Paul explains the secret in Ephesians 3:4-6. By the way, that’s he means by “mystery” in these verses. He’s talking about something incredibly wonderful that was kept secret in times past, but is now to be made known to every person in every place under heaven. He says, “In reading this, then, you will be able to understand my insight into the mystery of Christ, which was not made known to people in other generations as it has now been revealed by the Spirit to God’s holy apostles and prophets. This mystery is that through the gospel the Gentiles are heirs together with Israel, members together of one body, and sharers together in the promise in Christ Jesus.”

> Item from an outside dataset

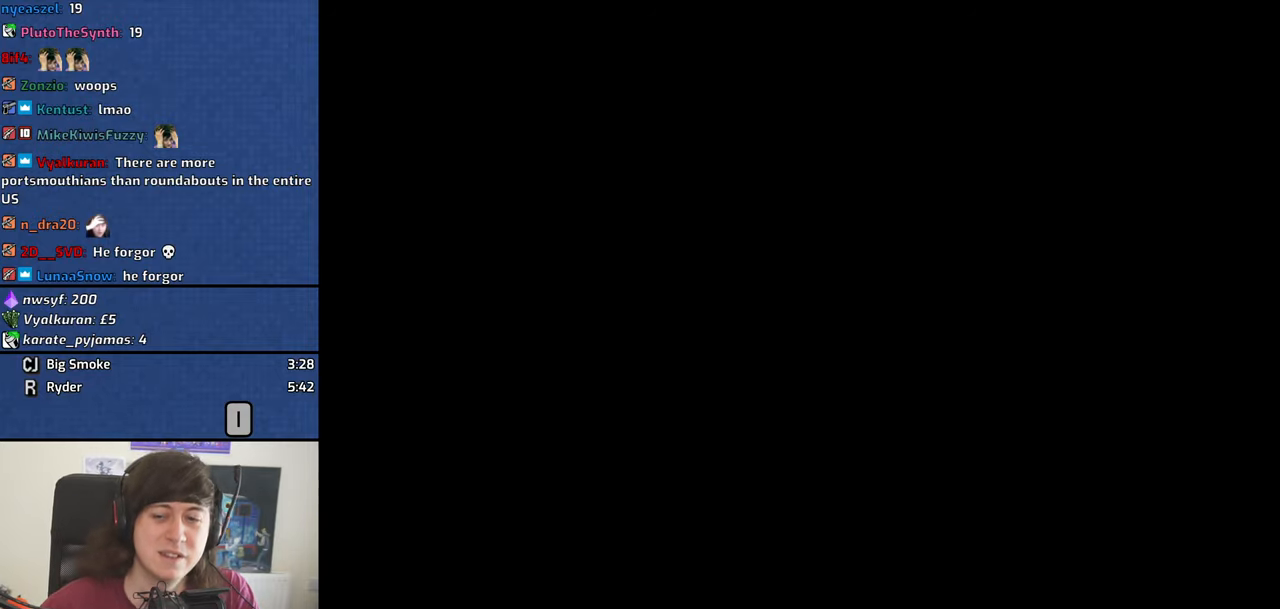
{"keys": ["w"], "events": [[34, "a", "down"], [34, "space", "up"], [34, "w", "down"], [50, "a", "up"], [50, "d", "down"], [50, "w", "up"], [434, "d", "up"], [434, "space", "down"], [434, "w", "down"], [450, "space", "up"]]}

bigstock-Pause-D-Button-8446993Do you realize what he’s saying! He’s saying that the reason God punched the pause button on His prophetic clock and made the Jewish nation wait two thousand years for their kingdom to begin was to allow enough time for you to be born, give your heart to Christ, and win the rest of your family to Him as well. Isn’t that amazing grace! God did that because He has loved you from eternity past and wanted you to be His child!

Finally, one last comment about verse 27: God is also going to be incredibly gracious to the nation of Israel, who rejected His Son at His first coming and will turn to antichrist when he appears. Jesus said to them, “I have come in My Father’s name, and you do not receive Me; if another comes in his own name, him you will receive.” (John 5:43) Consequently, what does the Jewish nation deserve? Whatever antichrist does to them! But that’s not what they get—at least not those who resist him. They get salvation both nationally and spiritually.

Verse 27 concludes, “On the wing of abominations shall come one who makes desolate until the decreed end is poured out on the desolator.” In other words, the antichrist, not Israel, is the one that’s destroyed and punished forever. And Israel? Both Daniel, Zechariah, Paul, and Jesus Himself say that it’s at that moment that the Lord Jesus will return from heaven and all Israel will be saved. That’s grace!

So if you’re in need of love and compassion, look no farther than the Lord Jesus Christ because He is here and He has loved you from time began. You’re going to see that portrayed at the Lord’s Table tonight. So as I bow my head and close this time in prayer, open your heart to Him and ask Him to come into you and fellowship with you, and He will! For He is your friend, the Friend that sticks closer than a brother!